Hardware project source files
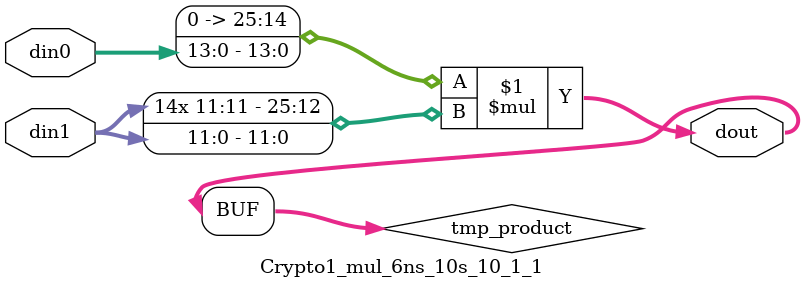
<source format=v>

`timescale 1 ns / 1 ps

  module Crypto1_mul_6ns_10s_10_1_1(din0, din1, dout);
parameter ID = 1;
parameter NUM_STAGE = 0;
parameter din0_WIDTH = 14;
parameter din1_WIDTH = 12;
parameter dout_WIDTH = 26;

input [din0_WIDTH - 1 : 0] din0; 
input [din1_WIDTH - 1 : 0] din1; 
output [dout_WIDTH - 1 : 0] dout;

wire signed [dout_WIDTH - 1 : 0] tmp_product;











assign tmp_product = $signed({1'b0, din0}) * $signed(din1);










assign dout = tmp_product;







endmodule

</source>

Aim of the exercise:
Go to the line holding "parameter NUM_STAGE = 0;" in the entries above and return it, along with every line after it, exactly as written.

Solution:
parameter NUM_STAGE = 0;
parameter din0_WIDTH = 14;
parameter din1_WIDTH = 12;
parameter dout_WIDTH = 26;

input [din0_WIDTH - 1 : 0] din0; 
input [din1_WIDTH - 1 : 0] din1; 
output [dout_WIDTH - 1 : 0] dout;

wire signed [dout_WIDTH - 1 : 0] tmp_product;











assign tmp_product = $signed({1'b0, din0}) * $signed(din1);










assign dout = tmp_product;







endmodule

</source>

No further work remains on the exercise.